New study looks at heart attack death rates

By Rachel DePompa - bio | email
Posted by Terry Alexander - email

RICHMOND, VA (WWBT) - Doctors at the VCU Medical Center are disputing a new study that's getting national attention. The study was published in USA Today and says the VCU Medical Center has the third highest death rate in Virginia for heart attack patients.  

According to a study of the nations' 4200 hospitals, the VCU Medical Center's heart attack patient death rate is 19.8 percent. That's three points above the national average. But doctors says those numbers don't paint the full picture.

"I think it's very misleading," said Dr. George Vetrovec.

Dr. George Vetrovec is the VCU Medical Center's chief cardiologist. He says the number appears high only because VCU often treats patients other hospitals can't or won't.
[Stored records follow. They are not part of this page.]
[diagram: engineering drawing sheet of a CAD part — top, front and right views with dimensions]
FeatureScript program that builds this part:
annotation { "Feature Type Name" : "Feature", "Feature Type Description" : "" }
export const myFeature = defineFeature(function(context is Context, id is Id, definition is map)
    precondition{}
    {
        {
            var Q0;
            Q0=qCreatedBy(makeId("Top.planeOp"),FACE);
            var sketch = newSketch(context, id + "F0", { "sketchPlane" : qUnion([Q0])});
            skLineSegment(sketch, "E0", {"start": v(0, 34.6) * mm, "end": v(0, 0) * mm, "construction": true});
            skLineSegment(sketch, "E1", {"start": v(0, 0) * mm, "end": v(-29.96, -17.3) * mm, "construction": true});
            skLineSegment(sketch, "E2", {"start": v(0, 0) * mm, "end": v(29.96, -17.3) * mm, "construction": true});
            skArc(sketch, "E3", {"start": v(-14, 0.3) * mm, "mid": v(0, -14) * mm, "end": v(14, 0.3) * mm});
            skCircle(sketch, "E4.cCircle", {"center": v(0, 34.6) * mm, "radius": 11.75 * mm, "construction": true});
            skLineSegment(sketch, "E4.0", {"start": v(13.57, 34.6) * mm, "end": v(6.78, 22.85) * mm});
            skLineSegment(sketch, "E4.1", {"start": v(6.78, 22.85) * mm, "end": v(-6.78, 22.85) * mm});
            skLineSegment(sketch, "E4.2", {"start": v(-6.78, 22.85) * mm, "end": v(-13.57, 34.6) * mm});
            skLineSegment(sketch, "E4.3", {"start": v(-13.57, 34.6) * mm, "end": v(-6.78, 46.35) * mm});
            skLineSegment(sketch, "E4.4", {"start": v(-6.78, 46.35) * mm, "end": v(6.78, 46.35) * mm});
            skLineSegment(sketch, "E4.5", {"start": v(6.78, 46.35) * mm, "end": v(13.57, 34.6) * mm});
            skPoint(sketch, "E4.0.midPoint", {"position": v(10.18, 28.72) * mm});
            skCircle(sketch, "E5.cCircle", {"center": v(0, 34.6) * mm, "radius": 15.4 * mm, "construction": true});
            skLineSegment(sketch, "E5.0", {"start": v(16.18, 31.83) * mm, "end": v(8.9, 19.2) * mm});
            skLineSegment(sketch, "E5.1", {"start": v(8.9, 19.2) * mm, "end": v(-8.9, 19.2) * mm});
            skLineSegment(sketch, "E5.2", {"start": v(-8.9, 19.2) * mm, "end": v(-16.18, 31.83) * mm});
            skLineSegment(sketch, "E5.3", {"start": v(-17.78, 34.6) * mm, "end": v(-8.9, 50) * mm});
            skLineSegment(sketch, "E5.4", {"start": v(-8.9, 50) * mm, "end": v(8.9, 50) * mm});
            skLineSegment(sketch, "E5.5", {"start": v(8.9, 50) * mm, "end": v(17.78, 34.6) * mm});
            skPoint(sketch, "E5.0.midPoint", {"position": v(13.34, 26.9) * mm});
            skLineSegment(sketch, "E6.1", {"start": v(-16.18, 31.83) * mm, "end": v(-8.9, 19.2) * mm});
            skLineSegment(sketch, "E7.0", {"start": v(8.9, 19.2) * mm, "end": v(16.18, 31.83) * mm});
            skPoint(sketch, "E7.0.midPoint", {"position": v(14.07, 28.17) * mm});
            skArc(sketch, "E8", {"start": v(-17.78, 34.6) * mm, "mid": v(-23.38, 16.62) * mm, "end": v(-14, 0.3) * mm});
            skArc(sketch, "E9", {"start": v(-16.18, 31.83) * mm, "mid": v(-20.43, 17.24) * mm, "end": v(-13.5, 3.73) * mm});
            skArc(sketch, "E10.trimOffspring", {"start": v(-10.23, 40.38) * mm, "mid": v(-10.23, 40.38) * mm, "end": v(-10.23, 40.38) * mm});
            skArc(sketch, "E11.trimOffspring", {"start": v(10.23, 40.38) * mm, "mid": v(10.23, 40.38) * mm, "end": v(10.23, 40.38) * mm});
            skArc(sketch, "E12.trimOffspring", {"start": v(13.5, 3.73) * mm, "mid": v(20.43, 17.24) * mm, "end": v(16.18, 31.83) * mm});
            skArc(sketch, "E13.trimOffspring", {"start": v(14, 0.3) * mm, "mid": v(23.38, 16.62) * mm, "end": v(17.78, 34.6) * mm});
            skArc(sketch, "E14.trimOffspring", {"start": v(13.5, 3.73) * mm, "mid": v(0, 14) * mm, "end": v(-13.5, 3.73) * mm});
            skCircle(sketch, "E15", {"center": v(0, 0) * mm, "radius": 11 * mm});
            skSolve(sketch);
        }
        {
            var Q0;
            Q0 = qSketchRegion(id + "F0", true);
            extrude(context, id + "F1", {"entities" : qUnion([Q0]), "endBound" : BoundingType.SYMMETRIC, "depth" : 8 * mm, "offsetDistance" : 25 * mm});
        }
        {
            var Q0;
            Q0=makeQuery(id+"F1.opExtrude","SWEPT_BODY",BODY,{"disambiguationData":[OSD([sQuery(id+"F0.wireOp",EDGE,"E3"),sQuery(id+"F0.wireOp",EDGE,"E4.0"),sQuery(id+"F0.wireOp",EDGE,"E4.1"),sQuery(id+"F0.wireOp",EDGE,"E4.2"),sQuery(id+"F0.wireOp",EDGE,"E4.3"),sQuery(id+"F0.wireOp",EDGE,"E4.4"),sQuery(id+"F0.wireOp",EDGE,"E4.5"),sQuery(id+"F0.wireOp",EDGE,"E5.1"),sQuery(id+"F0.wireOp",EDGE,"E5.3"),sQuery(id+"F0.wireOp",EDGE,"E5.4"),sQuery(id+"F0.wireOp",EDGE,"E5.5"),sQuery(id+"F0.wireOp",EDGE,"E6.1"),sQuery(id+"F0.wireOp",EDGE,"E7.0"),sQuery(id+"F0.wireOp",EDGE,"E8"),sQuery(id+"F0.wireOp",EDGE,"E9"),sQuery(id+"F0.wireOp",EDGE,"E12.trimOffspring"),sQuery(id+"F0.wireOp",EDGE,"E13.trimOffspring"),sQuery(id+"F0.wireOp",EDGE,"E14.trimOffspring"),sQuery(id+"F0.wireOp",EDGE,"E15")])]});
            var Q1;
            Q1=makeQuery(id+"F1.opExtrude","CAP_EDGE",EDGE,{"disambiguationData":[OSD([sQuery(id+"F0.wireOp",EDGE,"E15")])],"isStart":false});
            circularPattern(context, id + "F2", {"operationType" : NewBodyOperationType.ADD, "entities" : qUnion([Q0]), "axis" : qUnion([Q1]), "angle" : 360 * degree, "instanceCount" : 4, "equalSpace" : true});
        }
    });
"We certainly get transferred specialized problems that are far sicker because they have heart attacks," said Dr. Vetrovec.

VCU handles most of the areas under-insured and low income families.

"Patients who don't have insurance are sometimes slower to access health care and they may come in worse shape than had they accessed care sooner," said Dr. Ron Clark, VCU Chief Medical Officer.

Dr. Ron Clark and colleagues point out VCU was recently ranked one of the top 100 cardiovascular hospitals in the nation. People are sent here for the specialized care and extra technology that fills the halls.

"We think it's important for us to continue that mission to get those sickest patients. Who might not have another option and bring them here. Of course when they do come, they bring their significant illnesses with them," said Dr. Clark.

In fact, the medical center is about to do more heart transplants this year than ever before and is the only place in the region to get an artificial heart transplant.

"I think the population is what is driving this number rather than our quality of care. One could argue that outcomes could be a lot worst if we weren't as good as we were," Dr. Vetrovec said.